Ils riaient, répétaient ses mots après lui, se roulaient avec délices dans cette boue de Paris qu’on leur apportait.

Le petit Stenne aurait bien voulu parler, lui aussi, prouver qu’il n’était pas bête ; mais quelque chose le gênait. En face de lui se tenait à part un Prussien plus âgé, plus sérieux que les autres, qui lisait, ou plutôt faisait semblant, car ses yeux ne le quittaient pas. Il y avait dans ce regard de la tendresse et des reproches, comme si cet homme avait eu au pays un enfant du même âge que Stenne, et qu’il se fût dit :

« J’aimerais mieux mourir que de voir mon fils faire un métier pareil... »

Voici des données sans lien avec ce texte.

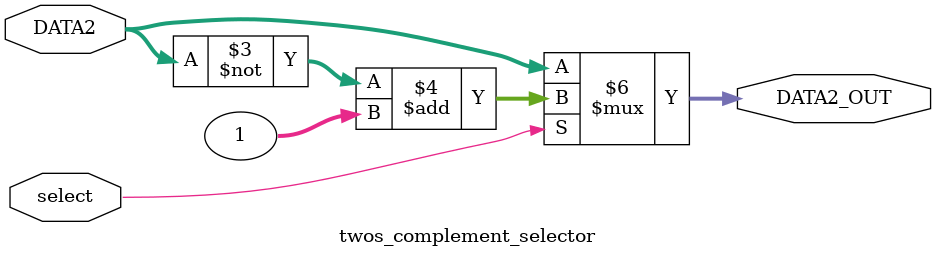
<source format=v>
`timescale 1ns/100ps
/*****************************
** Module: Twos_complement **
******************************/


module twos_complement_selector (
    input [31:0] DATA2,      // 32-bit input data
    input select,             // Select signal: 0 = Data2, 1 = 2's complement of Data2
    output reg [31:0] DATA2_OUT    // Output data (either Data2 or its 2's complement)
);

    always @(*) begin
        if (select == 1) begin
            DATA2_OUT= ~DATA2 + 1;  // 2's complement of Data2
        end else begin
            DATA2_OUT= DATA2;       // Directly pass Data2
        end
    end

endmodule

</source>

À partir de ce moment, Stenne sentit comme une main qui se posait sur son cœur et l’empêchait de battre.

Pour échapper à cette angoisse, il se mit à boire. Bientôt tout tourna autour de lui. Il entendait vaguement, au milieu de gros rires, son camarade qui se moquait des gardes nationaux, de leur façon de faire l’exercice, imitait une prise d’armes au Marais, une alerte de nuit sur les remparts. Ensuite le grand baissa la voix, les officiers se rapprochèrent et les figures devinrent graves. Le misérable était en train de les prévenir de l’attaque des francs-tireurs...

Pour le coup, le petit Stenne se leva, furieux, dégrisé :

« Pas cela, grand... Je ne veux pas. »

Mais l’autre ne fit que rire et continua. Avant qu’il eût fini, tous les officiers étaient debout. Un d’eux montra la porte aux enfants :

« F... le camp ! » leur dit-il.

Et ils se mirent à causer entre eux, très vite, en allemand. Le grand sortit, fier comme un doge, en faisant sonner son argent. Stenne le suivit, la tête basse ; et lorsqu’il passa près du Prussien dont le regard l’avait tant gêné, il entendit une voix triste qui disait : « Bas chôli, ça... Bas chôli... »

Les larmes lui en vinrent aux yeux.

Une fois dans la plaine, les enfants se mirent à courir et rentrèrent rapidement. Leur sac était plein de pommes de terre que leur avaient données les Prussiens ; avec cela ils passèrent sans encombre à la tranchée des francs-tireurs. On s’y préparait pour l’attaque de la nuit. Des troupes arrivaient, silencieuses, se massant derrière les murs. Le vieux sergent était là, occupé à placer ses hommes, l’air si heureux ! Quand les enfants passèrent, il les reconnut et leur envoya un bon sourire...

Oh ! que ce sourire fit mal au petit Stenne ! Un moment il eut envie de crier :

« N’allez pas là-bas... nous vous avons trahis. »

Mais l’autre lui avait dit : « Si tu parles, nous serons fusillés », et la peur le retint...

À La Courneuve, ils entrèrent dans une maison abandonnée, pour partager l’argent. La vérité m’oblige à dire que le partage fut fait honnêtement, et que d’entendre sonner ces beaux écus sous sa blouse, de penser aux parties de galoche qu’il avait là en perspective, le petit Stenne ne trouvait plus son crime aussi affreux.

Mais, lorsqu’il fut seul, le malheureux enfant ! lorsque, après les portes, le grand l’eut quitté, alors ses poches commencèrent à devenir bien lourdes, et la main qui lui serrait le cœur le serra plus fort que jamais. Paris ne lui semblait plus le même. Les gens qui passaient le regardaient sévèrement, comme s’ils avaient su d’où il venait. Le mot espion, il l’entendait dans le bruit des roues, dans le battement des tambours qui s’exerçaient le long du canal. Enfin il arriva chez lui, et, tout heureux de voir que son père n’était pas encore rentré, il monta vite dans leur chambre cacher sous son oreiller ces écus qui lui pesaient tant.

Jamais le père Stenne n’avait été si bon, si joyeux qu’en rentrant ce soir-là. On venait de recevoir des nouvelles de province : les affaires du pays allaient mieux. Tout en mangeant, l’ancien soldat regardait son fusil pendu à la muraille, et il disait à l’enfant, avec son bon rire :

« Hein, garçon, comme tu irais aux Prussiens, si tu étais grand ! »

Vers huit heures, on entendit le canon.

« C’est Aubervilliers... On se bat au Bourget », fit le bonhomme, qui connaissait tous ses forts. Le petit Stenne devint pâle, et, prétextant une grande fatigue, il alla se coucher, mais il ne dormit pas. Le canon tonnait toujours. Il se représentait les francs-tireurs arrivant de nuit pour surprendre les Prussiens et tombant eux-mêmes dans une embuscade.